The result of the 2015 general election was the "most disproportionate" in history and using a differing voting system would have seen Ukip win as many as 80 seats, according to a report.

Analysis by the Electoral Reform Society (EFS) revealed that 50% of votes during the election – around 22 million – went to losing candidates, with 331 of 650 MPs elected on under 50% of the vote, and 191 with less than 30% of the electorate.

The EFS said using a list-based system of proportional representation, similar to the kind used in European elections, would have seen Nigel Farge's party win as many as 80 seats and the Greens 20.

Both parties ended up with just one MP each following the election despite gaining more than five million votes combined.

Using this system would have also seen the Conservatives end up with 89 less seats than the current First Past the Post system (242). Labour would have also dropped down 24 seats to 209 and the SNP would have 26 less seats on 30.

The Liberal Democrats would have also won 39 more seats than they did in the election (47) if Britain used the alternative voting system.

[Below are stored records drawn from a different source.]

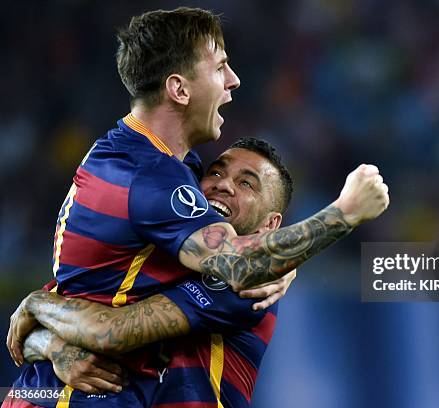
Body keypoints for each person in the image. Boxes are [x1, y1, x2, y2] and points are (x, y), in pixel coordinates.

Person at [5, 6, 388, 407]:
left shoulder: (146, 162)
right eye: (220, 67)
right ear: (180, 90)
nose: (233, 81)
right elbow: (238, 267)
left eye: (245, 184)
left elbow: (93, 304)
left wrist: (42, 322)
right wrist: (345, 212)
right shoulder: (151, 177)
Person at [5, 138, 296, 407]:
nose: (224, 185)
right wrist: (54, 347)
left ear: (270, 225)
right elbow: (27, 330)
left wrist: (36, 304)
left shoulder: (245, 286)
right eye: (217, 173)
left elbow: (108, 330)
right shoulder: (157, 260)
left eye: (247, 184)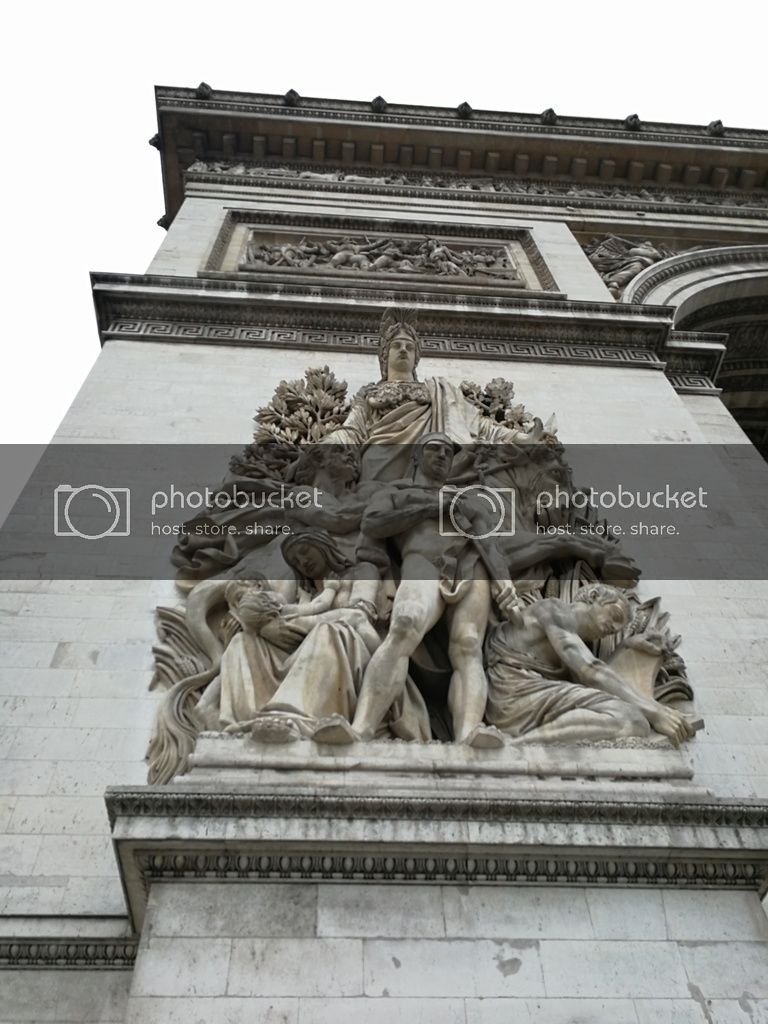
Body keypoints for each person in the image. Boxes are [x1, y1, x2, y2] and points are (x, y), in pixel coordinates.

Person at [313, 433, 521, 748]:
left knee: (467, 646)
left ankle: (469, 732)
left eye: (447, 453)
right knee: (405, 624)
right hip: (422, 562)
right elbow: (374, 524)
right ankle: (362, 728)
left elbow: (489, 544)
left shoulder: (467, 500)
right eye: (433, 449)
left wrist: (505, 587)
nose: (441, 456)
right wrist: (431, 506)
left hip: (470, 566)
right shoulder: (395, 492)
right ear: (416, 457)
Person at [322, 309, 544, 481]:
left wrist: (521, 438)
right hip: (379, 459)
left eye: (409, 347)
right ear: (384, 355)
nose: (403, 350)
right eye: (396, 346)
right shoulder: (369, 392)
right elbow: (353, 427)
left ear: (416, 357)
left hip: (433, 459)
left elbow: (478, 425)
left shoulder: (439, 390)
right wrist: (329, 442)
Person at [484, 583, 698, 744]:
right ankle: (519, 745)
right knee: (634, 718)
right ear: (594, 596)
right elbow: (591, 671)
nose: (612, 627)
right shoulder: (554, 609)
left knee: (631, 721)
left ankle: (524, 743)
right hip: (513, 697)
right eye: (614, 615)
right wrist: (655, 712)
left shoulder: (570, 642)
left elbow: (591, 680)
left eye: (616, 630)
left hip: (527, 701)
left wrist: (626, 647)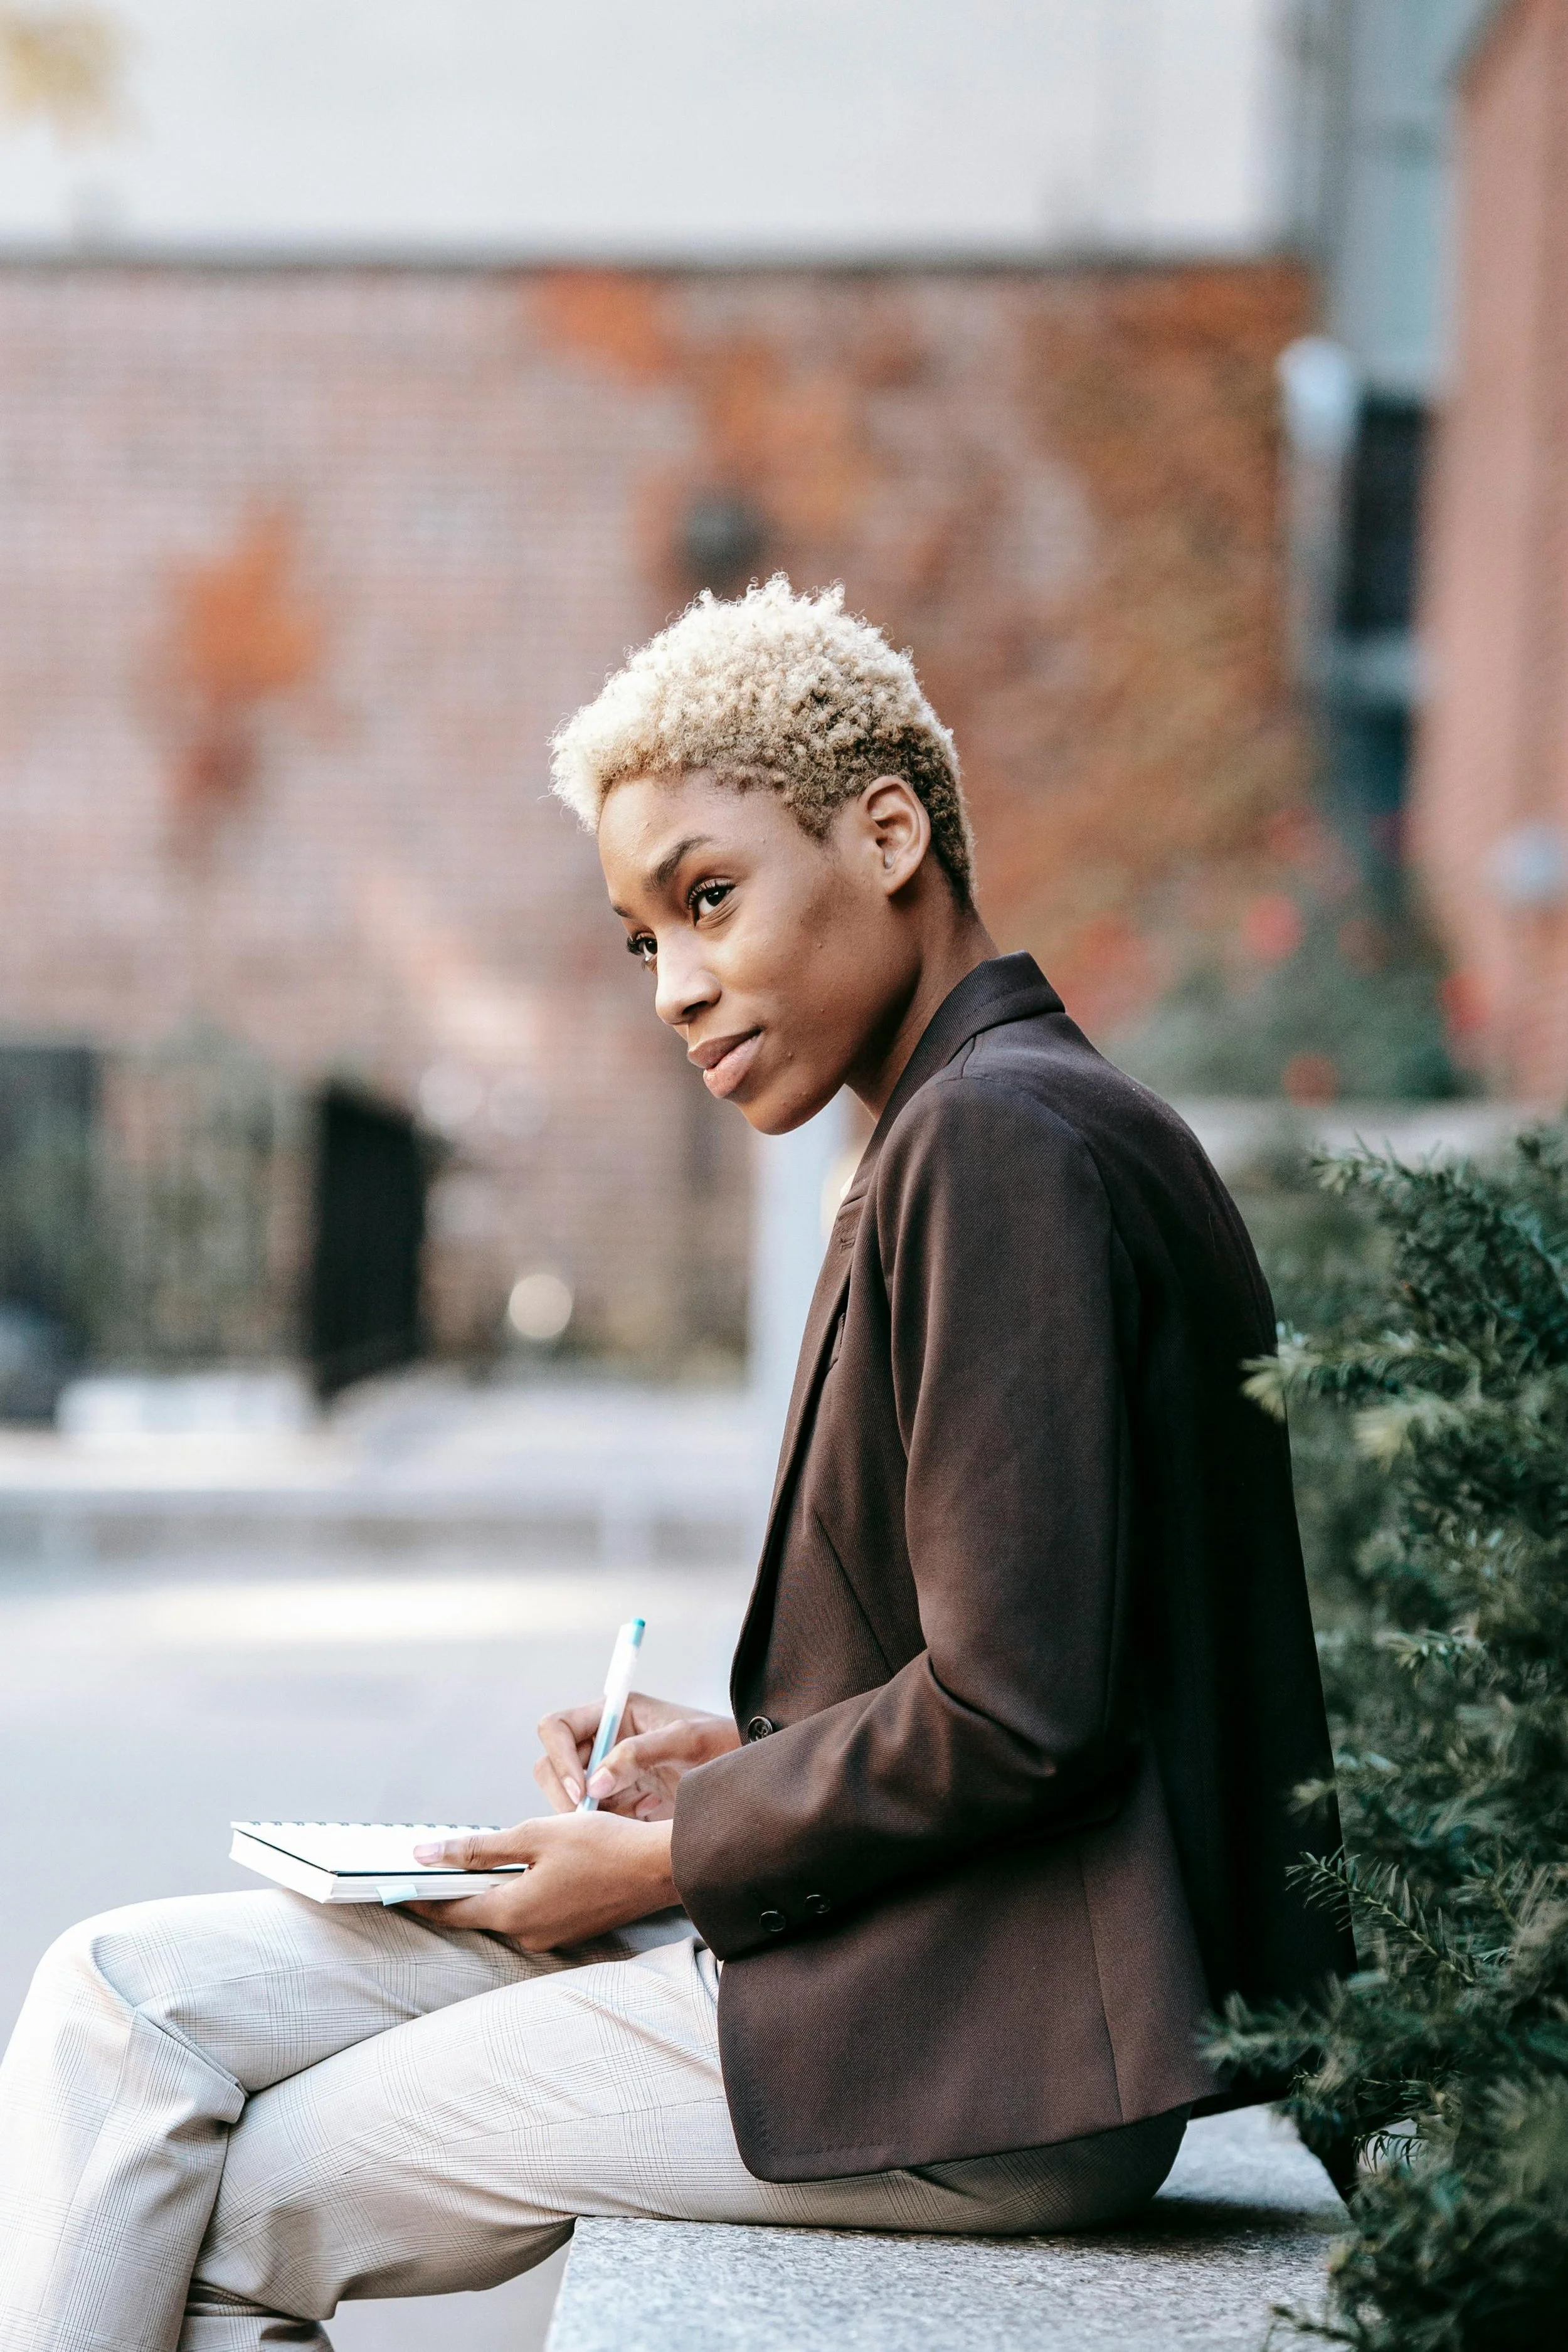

Elsewhere, the report titled The 2015 General Election: A Voting System in Crisis found that using a single transferable vote (STV) system, the Tories would have won 276 seats (-55), Labour 236 (+4), the SNP 34 (-22), the Lib Dems 26 (+18), Ukip 54 (+53) and the Greens 3 (+2).

However, under a vote system where voters' preferences are reallocated until one candidate gets over 50%, analysis found the results would not chance too much, with the Conservatives winning 337 seats - an increase of six – and Ukip and Green parties still ending up with one seat each.

Katie Ghose, chief executive of the ERS, is calling for a chance in the current voting system as the one currently being used is "breaking up Britain".

She said: "This report shows definitively that our voting system is bust. 7 May was the most disproportionate election in British history – and it's about time we had a fairer system for electing our MPs.

"That nearly three quarters of votes were wasted this election shows that we have a democratic crisis on our hands, with most people's votes not counting. We have an archaic and divisive voting system that leaves millions disenfranchised and forces millions more to feel that they have to vote for a 'lesser evil' – instead of who they really support. The Greens and UKIP won 5m votes and just two seats between them. This is simply unsustainable – and can only end badly.

Ghose added: "This report lays out the problem – and the alternatives. We can't afford to see a repeat of the 2015 election, with the majority of MPs elected on less than half the vote and a government winning a majority on just over a third of votes.

"The government now needs to act to ensure people aren't driven even further from politics. As we've shown today, democracy doesn't have to be like this. It's time for our voting system to move into the 21stcentury."